**Your goal**
Search the material and gather each line with "input" in it.
---
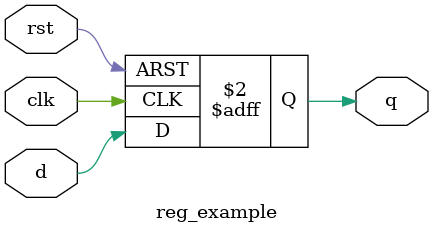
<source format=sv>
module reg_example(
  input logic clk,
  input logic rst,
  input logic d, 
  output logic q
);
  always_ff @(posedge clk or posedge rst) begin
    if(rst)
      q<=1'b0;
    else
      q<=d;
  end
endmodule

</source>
---
**Output**
  input logic clk,
  input logic rst,
  input logic d, 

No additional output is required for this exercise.